TEXT PROVIDED:
We developed that idea into her relationship with Sherlock, into enlisting Tewkesbury’s (Louis Partridge) help, and of course, the major story that runs through it all: Her joining together with a group of working-class girls to fight corruption and further the cause of union and sisterhood.

How did Millie Bobby Brown’s portrayal of Enola evolve over time? Was there a point where the role leaned heavier into comedy or drama or such and it took some refining to get to what we see in the films? She embodies the character so well.

Having worked in TV, you know from your first series what you’ve learned and what you want to take forward. And so we saw what we had in the first film: this incredible actor that could teeter between the comedy and the drama and the tragedy. That balance is my stock-in-trade. It’s what I love to do, because I think that’s what life is. Billy Wilder said comedy and tragedy is life, and that’s exactly it.

So we were working with that, but we were listening to the way she worked and what she was bringing forward, and we realized very early on that this was a girl who was growing up in a hurry. We wanted to bring a bit of that in and grow up with her over that film, which was shot two years [after the first film] when she’s almost at her 18th birthday.

So we worked with what Millie had and what she was excited to do more of. We knew we wanted to do more with Sherlock. We knew the audience was desperate to see her and him solving a crime together. And of course, they wanted to see Enola and Tewkesbury develop their romance. So that was the progression.

Millie Bobby Brown peeks through a door while being filmed in a behind-the-scenes photo from Enola Holmes 2.
Netflix

Both films have a wonderful way of working with the audience to add a bit more emotion to moments when Enola gives the camera a look for just a second that conveys how she’s feeling. How did you get the tone right for those moments when she breaks the fourth wall?

That’s very kind of you to say. We experiment with it. Often, I would give a free take at the end of a scene, and in that case, [Brown] may throw a look in or not. We ration it, too. There are times when there is no time for levity. It’s too serious for her to give a look to the camera, or she’s doing things she’s slightly embarrassed about — like when she’s dancing with Tewkesbury.

PROVIDED DATA:
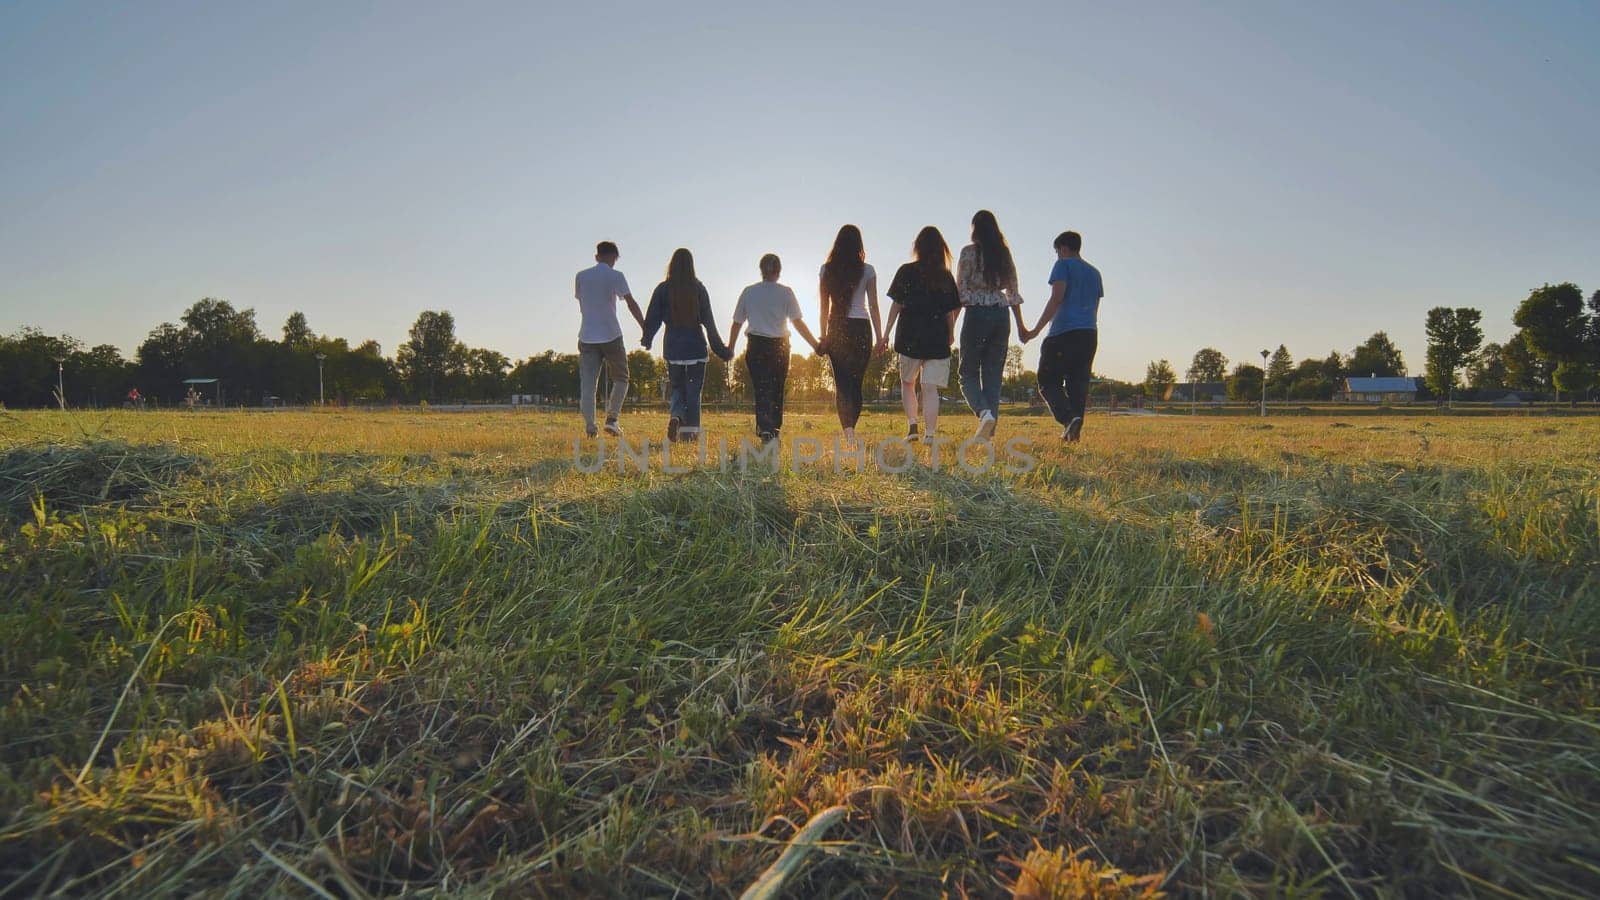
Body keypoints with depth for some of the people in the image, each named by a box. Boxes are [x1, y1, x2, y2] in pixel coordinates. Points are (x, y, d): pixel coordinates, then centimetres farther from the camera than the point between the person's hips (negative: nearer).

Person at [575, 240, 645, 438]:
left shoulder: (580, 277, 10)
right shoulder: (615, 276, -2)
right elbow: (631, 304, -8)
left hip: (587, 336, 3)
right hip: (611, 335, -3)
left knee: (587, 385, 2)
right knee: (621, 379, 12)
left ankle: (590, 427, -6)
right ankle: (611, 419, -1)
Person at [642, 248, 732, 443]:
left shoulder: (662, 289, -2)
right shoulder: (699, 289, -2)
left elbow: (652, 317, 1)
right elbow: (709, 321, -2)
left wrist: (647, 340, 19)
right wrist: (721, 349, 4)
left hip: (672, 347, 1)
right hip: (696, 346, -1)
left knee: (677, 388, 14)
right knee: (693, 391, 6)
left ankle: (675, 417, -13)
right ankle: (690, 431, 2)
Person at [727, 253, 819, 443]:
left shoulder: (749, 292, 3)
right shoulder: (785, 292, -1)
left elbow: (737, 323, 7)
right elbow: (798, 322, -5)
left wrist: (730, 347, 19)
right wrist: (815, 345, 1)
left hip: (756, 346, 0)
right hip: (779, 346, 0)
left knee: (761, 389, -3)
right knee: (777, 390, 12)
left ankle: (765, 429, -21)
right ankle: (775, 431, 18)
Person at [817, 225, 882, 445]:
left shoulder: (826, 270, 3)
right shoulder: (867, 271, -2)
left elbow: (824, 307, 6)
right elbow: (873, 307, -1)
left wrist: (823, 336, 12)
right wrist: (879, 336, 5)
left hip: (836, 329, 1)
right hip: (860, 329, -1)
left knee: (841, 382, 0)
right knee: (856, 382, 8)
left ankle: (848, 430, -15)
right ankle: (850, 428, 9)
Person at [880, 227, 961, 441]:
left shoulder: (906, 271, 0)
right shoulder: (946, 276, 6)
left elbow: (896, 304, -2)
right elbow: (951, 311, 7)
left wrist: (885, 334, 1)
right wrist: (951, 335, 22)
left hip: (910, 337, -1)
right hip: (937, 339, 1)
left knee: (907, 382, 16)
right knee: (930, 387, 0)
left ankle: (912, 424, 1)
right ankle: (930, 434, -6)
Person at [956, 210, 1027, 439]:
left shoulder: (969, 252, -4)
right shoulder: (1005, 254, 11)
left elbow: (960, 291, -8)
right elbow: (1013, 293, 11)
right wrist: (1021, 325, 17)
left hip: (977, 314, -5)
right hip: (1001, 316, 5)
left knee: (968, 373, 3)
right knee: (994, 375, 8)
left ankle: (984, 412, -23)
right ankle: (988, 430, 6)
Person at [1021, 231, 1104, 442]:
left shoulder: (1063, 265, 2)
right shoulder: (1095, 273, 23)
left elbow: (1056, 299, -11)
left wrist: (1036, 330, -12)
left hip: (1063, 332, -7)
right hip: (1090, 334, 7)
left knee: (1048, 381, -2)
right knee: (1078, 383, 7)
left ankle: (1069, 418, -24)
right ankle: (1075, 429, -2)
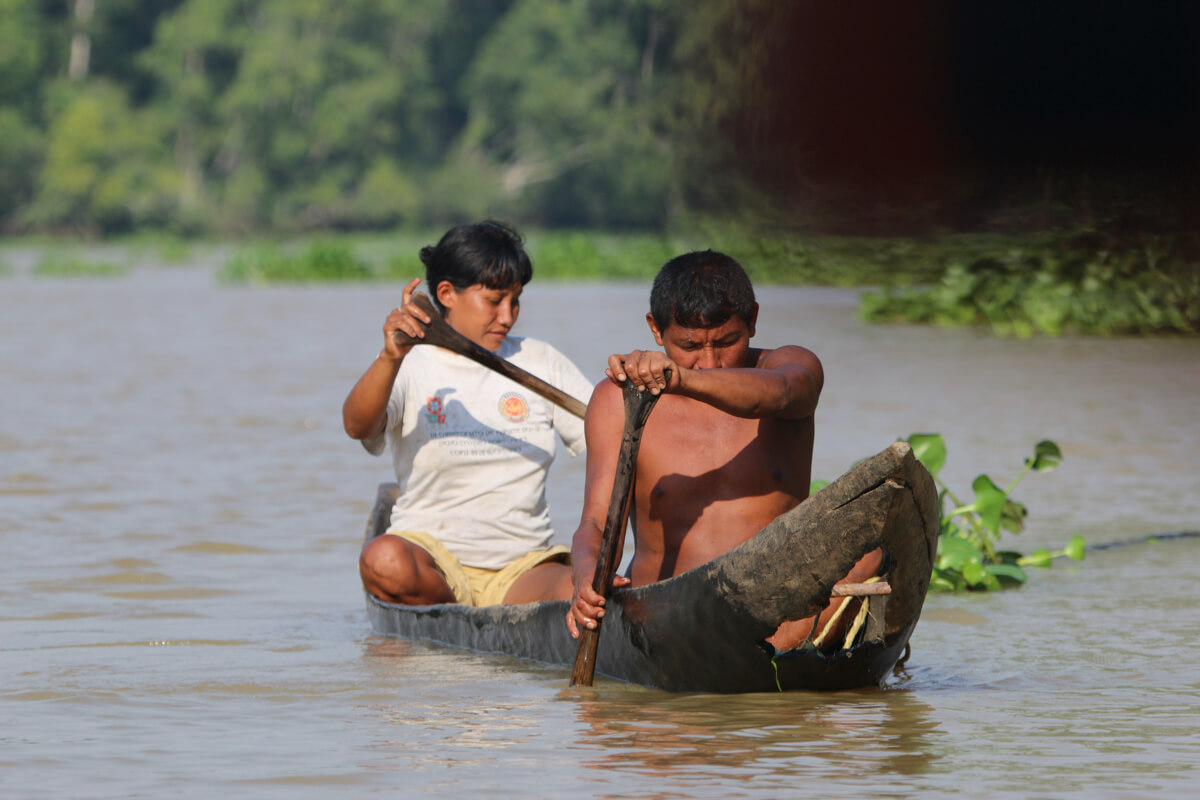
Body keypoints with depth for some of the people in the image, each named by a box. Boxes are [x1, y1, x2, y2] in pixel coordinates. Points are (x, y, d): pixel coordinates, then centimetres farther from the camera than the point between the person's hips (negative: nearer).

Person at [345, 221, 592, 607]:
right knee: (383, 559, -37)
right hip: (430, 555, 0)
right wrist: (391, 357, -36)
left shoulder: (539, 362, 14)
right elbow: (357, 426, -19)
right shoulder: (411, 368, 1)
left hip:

TASKS TO CARRY OUT:
a) Decide whether each statement agrees with the Enola Holmes interview. Answer yes or no, and quote the words from the interview that decide it.
(i) The second film was shot two years after the first, when Brown was nearly 18.
(ii) The first film showed an actor who could handle only comedy.
(iii) Brown's looks to the camera are used sparingly.
b) Reproduce the Enola Holmes interview word for word, from "Having worked in" to "that’s exactly it.".

TASK-BY-TASK RESULTS:
a)
(i) Yes: "which was shot two years [after the first film] when she’s almost at her 18th birthday."
(ii) No: "this incredible actor that could teeter between the comedy and the drama and the tragedy."
(iii) Yes: "We ration it, too."

b)
Having worked in TV, you know from your first series what you’ve learned and what you want to take forward. And so we saw what we had in the first film: this incredible actor that could teeter between the comedy and the drama and the tragedy. That balance is my stock-in-trade. It’s what I love to do, because I think that’s what life is. Billy Wilder said comedy and tragedy is life, and that’s exactly it.